[TASK MATERIAL]
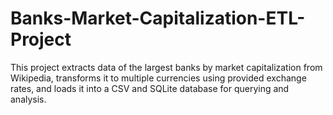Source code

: # Banks-Market-Capitalization-ETL-Project
This project extracts data of the largest banks by market capitalization from Wikipedia, transforms it to multiple currencies using provided exchange rates, and loads it into a CSV and SQLite database for querying and analysis.
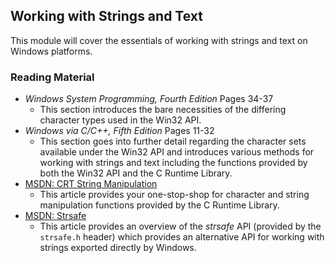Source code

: ## Working with Strings and Text

This module will cover the essentials of working with strings and text on Windows platforms.

### Reading Material

- _Windows System Programming, Fourth Edition_ Pages 34-37
    - This section introduces the bare necessities of the differing character types used in the Win32 API.
- _Windows via C/C++, Fifth Edition_ Pages 11-32
    - This section goes into further detail regarding the character sets available under the Win32 API and introduces various methods for working with strings and text including the functions provided by both the Win32 API and the C Runtime Library.
- [MSDN: CRT String Manipulation](https://docs.microsoft.com/en-us/cpp/c-runtime-library/string-manipulation-crt?view=vs-2019)
    - This article provides your one-stop-shop for character and string manipulation functions provided by the C Runtime Library.
- [MSDN: Strsafe](https://docs.microsoft.com/en-us/windows/win32/menurc/strsafe-ovw)
    - This article provides an overview of the _strsafe_ API (provided by the `strsafe.h` header) which provides an alternative API for working with strings exported directly by Windows.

[WORK REQUEST] Quote both entries above word for word and leave the pictures out of your answer.

[ANSWER FOR THIS EXERCISE]
Source code

: # Banks-Market-Capitalization-ETL-Project
This project extracts data of the largest banks by market capitalization from Wikipedia, transforms it to multiple currencies using provided exchange rates, and loads it into a CSV and SQLite database for querying and analysis.
Source code

: ## Working with Strings and Text

This module will cover the essentials of working with strings and text on Windows platforms.

### Reading Material

- _Windows System Programming, Fourth Edition_ Pages 34-37
    - This section introduces the bare necessities of the differing character types used in the Win32 API.
- _Windows via C/C++, Fifth Edition_ Pages 11-32
    - This section goes into further detail regarding the character sets available under the Win32 API and introduces various methods for working with strings and text including the functions provided by both the Win32 API and the C Runtime Library.
- [MSDN: CRT String Manipulation](https://docs.microsoft.com/en-us/cpp/c-runtime-library/string-manipulation-crt?view=vs-2019)
    - This article provides your one-stop-shop for character and string manipulation functions provided by the C Runtime Library.
- [MSDN: Strsafe](https://docs.microsoft.com/en-us/windows/win32/menurc/strsafe-ovw)
    - This article provides an overview of the _strsafe_ API (provided by the `strsafe.h` header) which provides an alternative API for working with strings exported directly by Windows.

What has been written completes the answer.